Relatos citam que a descoberta foi feita com buscas em motores de indexação como Shodan, observando a interface de controle com o título HTML "Clawdbot Control". Muitas instâncias estavam sem autenticação adequada e com configurações que permitem a leitura de segredos e o controle da instância.
Descoberta e escopo
Jamieson O'Reilly documentou em thread pública a pesquisa que localizou centenas (900+) de gateways expostos na porta 18789. As instâncias variavam: algumas tinham autenticação, outras deixavam arquivos de configuração, chaves da Anthropic, tokens de Telegram/Slack e meses de histórico de conversas totalmente acessíveis.
Vetor e causa raiz
O problema principal é uma lógica de autenticação que aprova automaticamente conexões originadas do localhost — comportamento adequado a ambientes de desenvolvimento, porém perigoso quando combinado com proxies reversos que encaminham requisições usando 127.0.0.1. O parâmetro gateway.trustedProxies vem vazio por padrão, e o sistema pode confiar em cabeçalhos proxy (ex.: X‑Forwarded‑For) sem validação adequada.
Impacto prático
- Exfiltração de credenciais de provedores de modelo e integrações (chaves Anthropic, tokens de canais e bots);
- Acesso a meses de conversas e anexos, com possível exposição de dados sensíveis e segredos corporativos;
- Capacidade de executar comandos via agentes, enviar mensagens em nome do usuário ou emparelhar dispositivos (Signal) conforme registros;
- Algumas instâncias rodavam como root em containers, ampliando risco de execução arbitrária no host.

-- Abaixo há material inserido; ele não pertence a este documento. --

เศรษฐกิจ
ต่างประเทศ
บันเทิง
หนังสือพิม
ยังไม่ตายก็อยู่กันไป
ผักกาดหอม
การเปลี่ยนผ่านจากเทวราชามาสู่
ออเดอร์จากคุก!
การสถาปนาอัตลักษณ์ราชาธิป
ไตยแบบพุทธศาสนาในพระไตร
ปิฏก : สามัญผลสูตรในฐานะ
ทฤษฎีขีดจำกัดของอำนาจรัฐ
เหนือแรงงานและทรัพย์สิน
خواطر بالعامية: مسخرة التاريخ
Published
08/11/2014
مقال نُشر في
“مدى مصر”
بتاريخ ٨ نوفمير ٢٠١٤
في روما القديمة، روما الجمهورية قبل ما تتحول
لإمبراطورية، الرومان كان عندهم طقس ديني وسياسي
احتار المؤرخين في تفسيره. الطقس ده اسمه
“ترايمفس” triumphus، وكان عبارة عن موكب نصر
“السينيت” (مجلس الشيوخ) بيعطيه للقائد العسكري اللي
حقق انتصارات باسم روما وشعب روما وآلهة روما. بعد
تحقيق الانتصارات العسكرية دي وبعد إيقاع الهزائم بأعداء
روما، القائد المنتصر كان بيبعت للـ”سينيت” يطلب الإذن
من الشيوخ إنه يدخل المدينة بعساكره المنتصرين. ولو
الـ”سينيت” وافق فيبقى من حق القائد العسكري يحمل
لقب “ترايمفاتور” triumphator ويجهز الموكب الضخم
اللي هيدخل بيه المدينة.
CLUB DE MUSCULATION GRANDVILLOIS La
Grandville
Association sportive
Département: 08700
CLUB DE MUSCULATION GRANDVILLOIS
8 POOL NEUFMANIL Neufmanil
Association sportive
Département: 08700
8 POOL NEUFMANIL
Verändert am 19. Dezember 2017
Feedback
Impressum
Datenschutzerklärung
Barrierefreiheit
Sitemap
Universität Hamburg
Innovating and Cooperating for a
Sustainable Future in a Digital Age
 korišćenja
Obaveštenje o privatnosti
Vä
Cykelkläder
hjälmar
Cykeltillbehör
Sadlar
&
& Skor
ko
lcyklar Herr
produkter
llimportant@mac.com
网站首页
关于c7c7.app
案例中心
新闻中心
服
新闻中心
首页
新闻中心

Mitigações e recomendações
O pesquisador submeteu um pull request de hardening e a documentação do projeto passou a recomendar ajustes imediatos: definir trustedProxies (por exemplo, ["127.0.0.1"]), evitar confiar cegamente em cabeçalhos de proxy, habilitar autenticação do gateway (gateway.auth.mode: "password") via variável CLAWDBOT_GATEWAY_PASSWORD e rotacionar segredos após exposição.
O que as equipes devem fazer agora
- Auditar imediatamente exposições públicas com varreduras internas e externas (utilizar clawdbot security audit --deep conforme docs);
- Rotacionar chaves de API, tokens e credenciais expostas;
- Reconfigurar proxies reversos para não expor sockets locais sem validação e usar túneis gerenciados (Tailscale Serve/Funnel, Cloudflare Tunnels) em vez de binds diretos expostos;
- Aplicar least‑privilege: evitar execução como root e limitar permissões dos containers.
Fonte: Cyber Security News. A matéria traz evidências de escopo (900+ instâncias) e recomendações públicas do pesquisador, além de link para PR e issues relevantes. Versão mencionada: release 2026.1.14-1 (15 Jan), que antecede alguns relatos; equipes devem checar changelogs e executar clawdbot doctor conforme indicado.